BOX DE FACTOS

  • A ASF indicou que, no 1.º semestre de 2025, os ramos Não Vida representaram 85% das reclamações tratadas directamente pela entidade.
  • No mesmo relatório, o seguro automóvel surge como o mais reclamado nas reclamações tratadas directamente pela ASF, seguido por incêndio e outros danos e pelo seguro de saúde.
  • A matéria "sinistro" foi apontada pela ASF como o principal motivo de reclamação.
  • Existe em Portugal o CIMPAS, centro apoiado e autorizado pelo Ministério da Justiça, destinado à mediação e arbitragem de litígios no sector segurador.
  • A Autoridade da Concorrência tem um processo público em que condenou várias seguradoras por práticas restritivas da concorrência de natureza horizontal — cartel — no mercado de contratação de seguros de acidentes de trabalho, saúde e automóvel por grandes clientes empresariais.

Seguradoras em Portugal: o contrato que protege quem cobra e abandona quem sofre

Em Portugal, o cidadão paga o seguro como quem compra uma rede de protecção. Mas, demasiadas vezes, quando cai, descobre que a rede era apenas uma cláusula escrita em letra pequena.

Há sectores económicos onde a confiança é acessória. Compra-se um produto, avalia-se o preço, compara-se a qualidade e segue-se caminho. Mas o sector segurador pertence a outra categoria: vive da promessa de protecção. O cidadão paga antes de precisar. Paga durante anos. Paga com disciplina, por obrigação legal, por prudência familiar, por medo do imprevisto ou por simples sentido de responsabilidade. E, quando finalmente acontece o sinistro, espera encontrar do outro lado não um adversário, mas uma entidade contratualmente obrigada a responder.

O problema é que demasiados cidadãos descobrem, nesse momento, que o contrato que parecia simples quando se tratava de pagar o prémio se transforma subitamente num labirinto quando chega a hora da indemnização. A apólice, antes vendida como escudo, converte-se em tratado bizantino. A seguradora, antes simpática no balcão, torna-se prudente, silenciosa, técnica, evasiva. O sinistro deixa de ser uma realidade humana e passa a ser um processo, uma pasta, uma ocorrência, uma sequência de peritagens e comunicações cuidadosamente esterilizadas.
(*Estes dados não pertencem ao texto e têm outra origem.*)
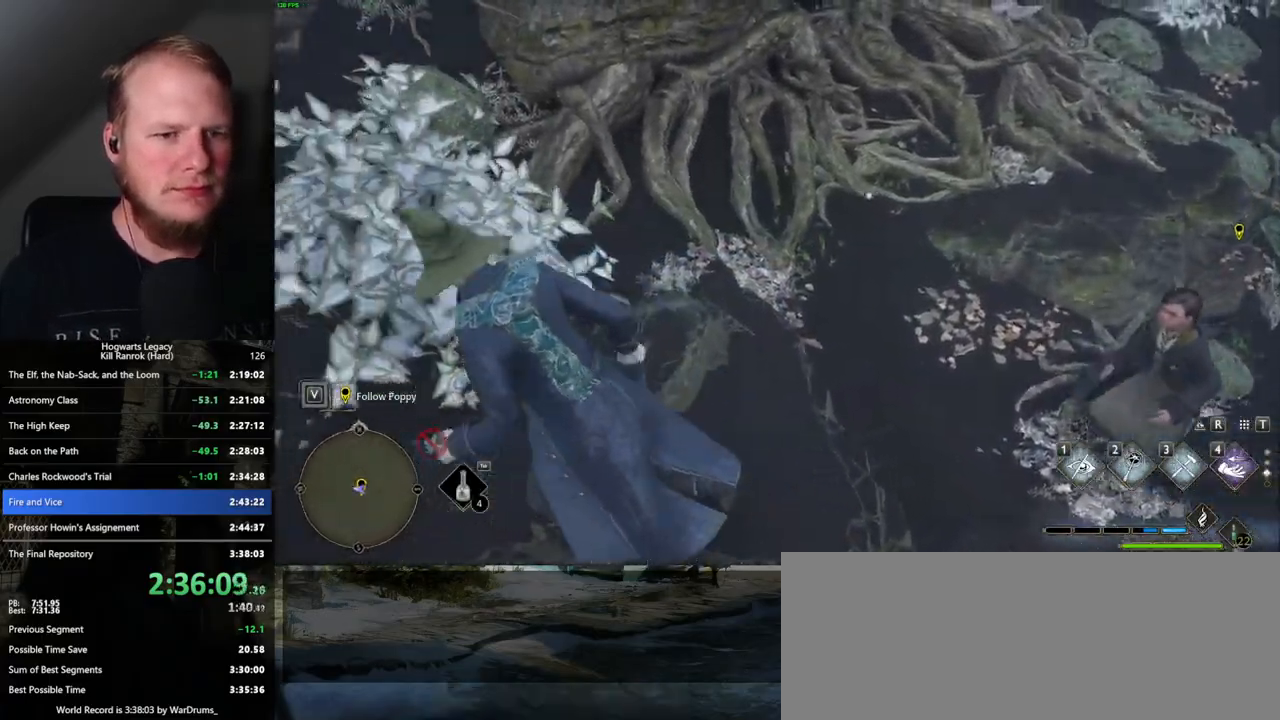
{"keys": ["a", "w"], "mouse": [], "events": [[417, "w", "down"]]}
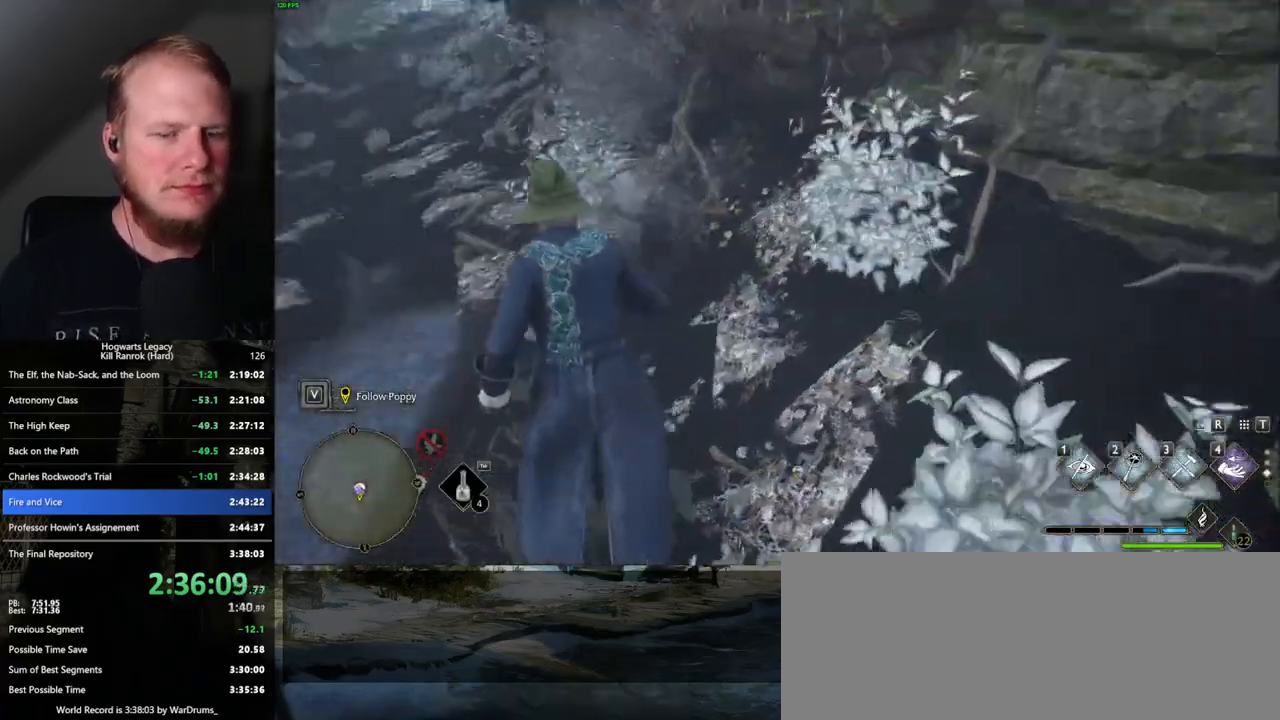
{"keys": ["w"], "mouse": [], "events": [[267, "a", "up"]]}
A experiência repetida já não é azar: é padrão

Quando um cidadão tem um conflito isolado com uma seguradora, pode tratar-se de erro, má interpretação, peritagem deficiente ou simples divergência contratual. Mas quando, ao longo de décadas, vários cidadãos acumulam relatos semelhantes — atrasos, recusas, responsabilizações empurradas, danos subavaliados, exclusões invocadas no limite da razoabilidade, necessidade de recorrer a tribunal para obter o que parecia evidente — já não estamos perante anedota administrativa. Estamos perante um padrão social.

Não é necessário afirmar, em sentido jurídico, que todas as seguradoras actuam sempre de má fé. Essa seria uma acusação absoluta e, como todas as acusações absolutas, vulnerável. O que se pode afirmar com maior rigor é que o sistema cria uma assimetria estrutural entre seguradora e cidadão. A seguradora tem departamentos jurídicos, peritos, tempo, recursos financeiros e experiência acumulada em milhares de processos. O cidadão tem uma viatura parada, uma casa danificada, uma doença, uma família aflita, uma oficina à espera ou uma vida interrompida.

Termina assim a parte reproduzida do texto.